* [Try it]: Reply only with how many lines below contain "smartphone".

[Records from a data collection]
=== Begin Enclosure ===

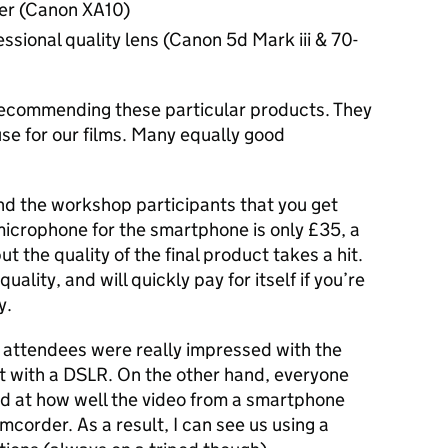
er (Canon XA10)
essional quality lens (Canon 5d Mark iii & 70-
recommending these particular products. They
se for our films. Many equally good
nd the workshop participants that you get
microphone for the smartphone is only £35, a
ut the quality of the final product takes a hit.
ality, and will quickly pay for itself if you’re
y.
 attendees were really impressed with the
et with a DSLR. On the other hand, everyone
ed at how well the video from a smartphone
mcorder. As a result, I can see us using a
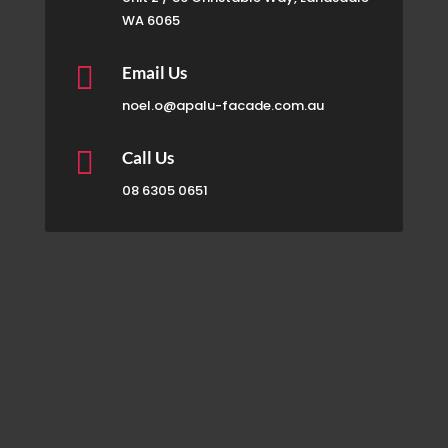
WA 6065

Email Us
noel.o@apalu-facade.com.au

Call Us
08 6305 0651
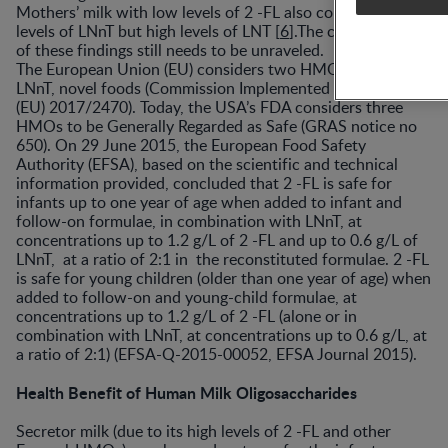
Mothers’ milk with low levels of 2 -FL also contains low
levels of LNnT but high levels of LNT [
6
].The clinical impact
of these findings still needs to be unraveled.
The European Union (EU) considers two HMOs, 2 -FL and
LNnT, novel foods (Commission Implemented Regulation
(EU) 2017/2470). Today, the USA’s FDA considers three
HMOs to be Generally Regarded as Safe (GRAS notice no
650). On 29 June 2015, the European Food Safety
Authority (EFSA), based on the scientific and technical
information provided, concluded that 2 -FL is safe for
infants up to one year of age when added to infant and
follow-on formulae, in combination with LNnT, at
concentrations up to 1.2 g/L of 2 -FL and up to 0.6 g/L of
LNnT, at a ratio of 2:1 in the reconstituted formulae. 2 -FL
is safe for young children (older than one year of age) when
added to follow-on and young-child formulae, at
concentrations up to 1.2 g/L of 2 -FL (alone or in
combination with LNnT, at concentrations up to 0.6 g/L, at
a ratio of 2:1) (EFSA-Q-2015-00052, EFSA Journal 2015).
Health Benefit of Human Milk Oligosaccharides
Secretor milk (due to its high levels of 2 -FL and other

=== End Enclosure ===

* [Solution to this problem]: 2